Muncie Community Schools needs $2 million for yellow buses
Tony Costello new leader of Muncie Community School Board
By Rick Yencer
MUNCIE, INDIANA (NEWS) - Bleak and unenviable are ways the state described Muncie Community Schools and it's inability to afford yellow buses for students.
And $2 million is how much outgoing financial director Mark Burkhart estimates that MCS needs to support bus service outside of property taxes available after tax caps and protected taxes.
Tony Costello, new school board president succeeding Bev Kelley, who was sworn in Tuesday for a second term, said 2014 would be challenging amid the school's transportation crisis and consolidation to one high school.
Parents, teachers and Tea Party operatives watched as the school board heard Burkhart's best suggestions for continuing bus service after the state refused to let MCS stop bus service this year, and offered few other alternatives.

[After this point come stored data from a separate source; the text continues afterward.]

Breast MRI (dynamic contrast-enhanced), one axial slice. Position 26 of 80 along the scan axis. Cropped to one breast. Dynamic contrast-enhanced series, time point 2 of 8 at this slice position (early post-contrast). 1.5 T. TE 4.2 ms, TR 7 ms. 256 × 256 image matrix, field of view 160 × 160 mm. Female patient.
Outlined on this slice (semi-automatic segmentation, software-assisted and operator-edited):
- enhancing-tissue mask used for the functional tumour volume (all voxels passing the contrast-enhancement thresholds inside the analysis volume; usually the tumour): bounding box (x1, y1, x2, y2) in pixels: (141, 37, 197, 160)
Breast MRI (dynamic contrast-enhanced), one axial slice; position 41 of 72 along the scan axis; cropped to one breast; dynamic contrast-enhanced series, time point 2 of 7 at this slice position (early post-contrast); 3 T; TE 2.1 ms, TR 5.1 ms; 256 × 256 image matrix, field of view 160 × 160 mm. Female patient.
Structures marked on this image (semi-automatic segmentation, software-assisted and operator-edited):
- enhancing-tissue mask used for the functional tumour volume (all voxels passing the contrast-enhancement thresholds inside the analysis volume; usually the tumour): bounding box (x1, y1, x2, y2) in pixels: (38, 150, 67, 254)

Costello pointed out the state's lack of help after telling MCS to continue bus service with the means it has.
While Burkhart insisted the state found fault with the school's safety plan in denying the waiver, other Good Government operatives like Chris Hiatt point to Burkhart's own financial mismanagement besides leading the school board into debt and an unpopular referendum to raise taxes that failed.
Burkhart, who is quitting after this school year, did point out other ways to make bus service more economical like consolidate routes and change bell times at schools.

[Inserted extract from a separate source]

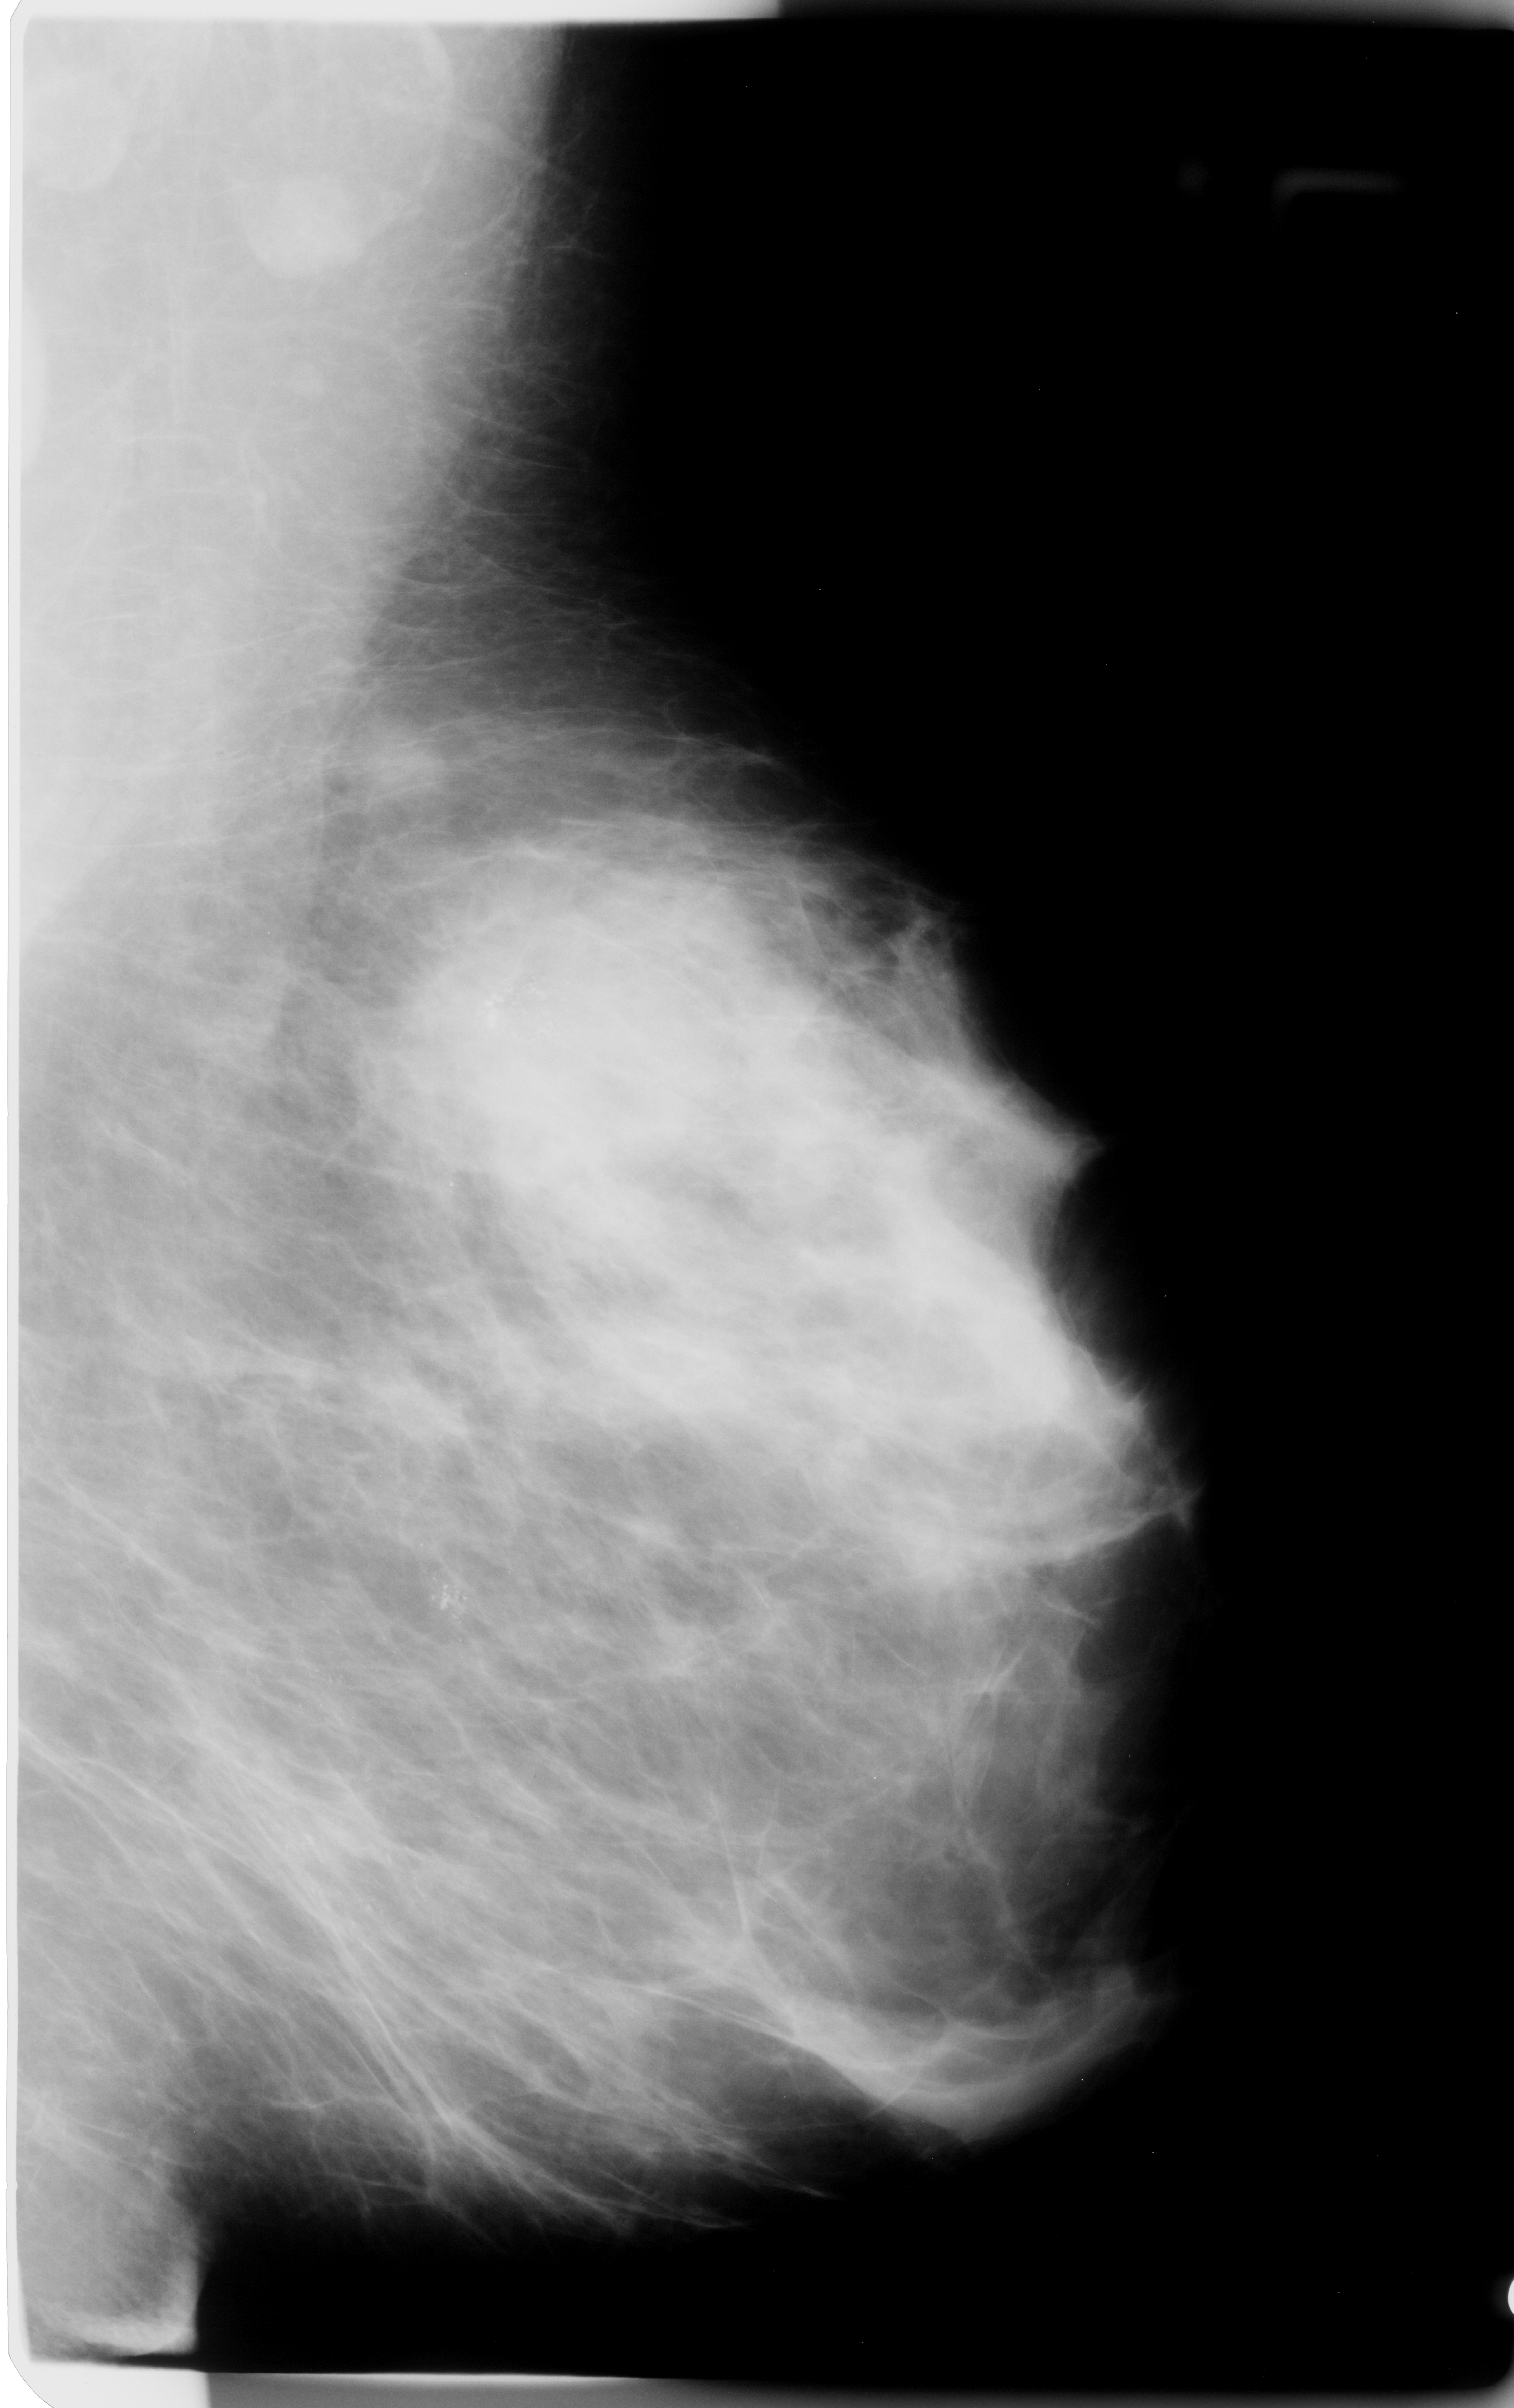
Mammogram (digitized film). Left breast. MLO view. Breast composition: scattered fibroglandular densities (BI-RADS density category 2 of 4). 1514 × 2408 image matrix.
Marked abnormalities (boxes around the expert regions of interest):
- Finding 1 of 2: calcifications, morphology pleomorphic / fine linear branching, distribution regional; BI-RADS assessment category 5; pathology result (as recorded, not read from the image): malignant: bounding box (x1, y1, x2, y2) in pixels: (318, 861, 780, 1246)
- Finding 2 of 2: calcifications, morphology pleomorphic / fine linear branching, distribution regional; BI-RADS assessment category 5; pathology result (as recorded, not read from the image): malignant: (399, 1546, 483, 1646)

Actually, with the closing of Wilson Middle School building and moving students to Southside that is consolidated with Central, several bus routes could be eliminated or reduced.

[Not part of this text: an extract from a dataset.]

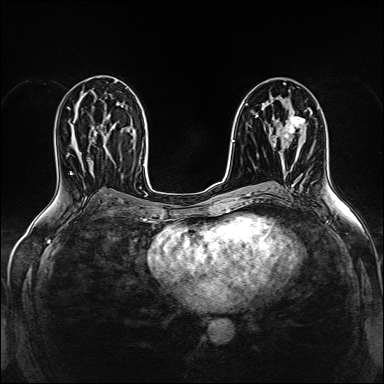
Breast MRI (dynamic contrast-enhanced), one axial slice. Slice 82 of 160 in the series (ordered by position). Dynamic contrast-enhanced series, time point 2 of 5 at this slice position (early post-contrast). 1.5 T. TE 2.4 ms, TR 5.2 ms. 1 mm slice thickness. 384 × 384 image matrix, field of view 300 × 300 mm. Female patient.
Annotated regions visible in this slice (semi-automatically segmented with operator editing):
- enhancing-tissue mask used for the functional tumour volume (all voxels passing the contrast-enhancement thresholds inside the analysis volume; usually the tumour): bounding box (x1, y1, x2, y2) in pixels: (282, 109, 310, 138)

And Muncie Indiana Transit System serves Southside, and reached out this week to help get students to school.
City buses now transport many high school students, and Burkhart said the same could happen for middle school students at the old Southside and current Northside.
The school system also will take bids this summer on a new bus contract. It's current agreement with M&M Bus Service is about $3.3 million for a two tier bus system that serves elementary and high schools.
Burkhart also said there might be relief from the Indiana Legislature after local lawmakers filed bills to eliminate protected taxes.
Current tax codes have taken nearly 90 percent of MCS transportation funds and there is little extra money in the school's general fund to make up the difference.
Burkhart estimated about $2 million needed from other sources, and there have been efforts to secure local Ball Brothers and Community foundations grants.
That money has not been forthcoming, but the school system has been approached by others who want to help.
Shannon Yarger, a parent and crisis management consultant, offered help Tuesday to make the school system more efficient an live within its means.
Yarger wants to see bus service continue and said he traveled around the world to help business in crisis find solutions for their problems.
The school system runs on $77 million a year and has another $50 million in debt.
As Burkhart talked about streamlining bus service, he also warned about layoffs of teachers and staff to help make up the difference to continue transportation.
Pat Kennedy, president of Muncie Teachers Association, expressed concerns that school administrators wanted to balance their financial problems on the backs of teachers.
The school system has 496 teachers for about 6,600 students.
Kennedy also was not surprised the state did not bail out MCS on its transportation crisis and even less surprised thst Republican lawmakers were doing little to help financially distressed public schools.
Republican lawmakers passed tax caps and protected taxes to protect homeowners, businesses and farmers while the tax controls depleted money for schools and government.